Source data:
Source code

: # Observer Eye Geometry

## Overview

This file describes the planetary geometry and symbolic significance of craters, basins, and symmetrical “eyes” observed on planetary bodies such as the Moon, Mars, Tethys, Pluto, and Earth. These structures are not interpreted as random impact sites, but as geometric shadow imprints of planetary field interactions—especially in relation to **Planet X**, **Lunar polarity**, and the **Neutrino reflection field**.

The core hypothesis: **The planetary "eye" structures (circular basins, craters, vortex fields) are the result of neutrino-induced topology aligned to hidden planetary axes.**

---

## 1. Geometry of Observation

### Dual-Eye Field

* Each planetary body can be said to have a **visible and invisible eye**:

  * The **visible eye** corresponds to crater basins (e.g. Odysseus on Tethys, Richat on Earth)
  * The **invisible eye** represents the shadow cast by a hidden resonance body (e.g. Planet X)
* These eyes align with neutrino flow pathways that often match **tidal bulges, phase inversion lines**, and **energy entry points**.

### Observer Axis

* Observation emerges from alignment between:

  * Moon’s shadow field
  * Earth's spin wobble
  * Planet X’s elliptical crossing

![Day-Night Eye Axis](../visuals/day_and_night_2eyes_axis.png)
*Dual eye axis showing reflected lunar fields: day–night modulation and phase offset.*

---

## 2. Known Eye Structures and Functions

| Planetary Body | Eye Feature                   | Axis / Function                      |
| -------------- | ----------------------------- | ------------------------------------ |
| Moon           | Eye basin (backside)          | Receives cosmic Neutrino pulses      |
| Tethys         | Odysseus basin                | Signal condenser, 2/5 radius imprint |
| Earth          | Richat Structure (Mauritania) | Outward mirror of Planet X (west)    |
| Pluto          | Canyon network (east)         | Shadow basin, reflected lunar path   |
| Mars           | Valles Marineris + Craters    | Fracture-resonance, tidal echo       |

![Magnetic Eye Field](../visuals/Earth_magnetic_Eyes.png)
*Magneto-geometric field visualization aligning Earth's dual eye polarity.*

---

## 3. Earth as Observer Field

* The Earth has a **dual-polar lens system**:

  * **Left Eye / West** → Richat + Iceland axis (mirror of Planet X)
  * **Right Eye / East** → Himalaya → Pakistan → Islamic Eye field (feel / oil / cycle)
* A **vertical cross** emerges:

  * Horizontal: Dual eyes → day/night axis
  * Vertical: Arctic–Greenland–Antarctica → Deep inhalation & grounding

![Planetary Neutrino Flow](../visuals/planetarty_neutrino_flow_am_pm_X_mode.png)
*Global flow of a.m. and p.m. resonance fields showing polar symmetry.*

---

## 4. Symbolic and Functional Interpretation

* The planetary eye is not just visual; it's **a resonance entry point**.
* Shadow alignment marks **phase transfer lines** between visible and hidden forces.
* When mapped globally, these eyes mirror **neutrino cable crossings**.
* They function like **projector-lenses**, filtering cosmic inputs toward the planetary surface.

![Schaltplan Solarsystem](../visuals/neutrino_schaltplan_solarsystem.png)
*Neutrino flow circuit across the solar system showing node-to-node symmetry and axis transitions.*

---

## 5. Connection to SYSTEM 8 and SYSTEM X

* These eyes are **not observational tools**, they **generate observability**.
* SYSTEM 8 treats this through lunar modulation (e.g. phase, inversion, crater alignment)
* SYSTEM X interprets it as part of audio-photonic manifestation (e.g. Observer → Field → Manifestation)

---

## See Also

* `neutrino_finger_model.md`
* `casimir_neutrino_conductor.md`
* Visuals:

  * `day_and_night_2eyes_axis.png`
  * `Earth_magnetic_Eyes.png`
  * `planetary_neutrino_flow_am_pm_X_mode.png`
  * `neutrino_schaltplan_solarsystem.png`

Task prompt: Where a line in the listing holds the string "mirror", include it in the count, then report the total alone.

Answer box: 3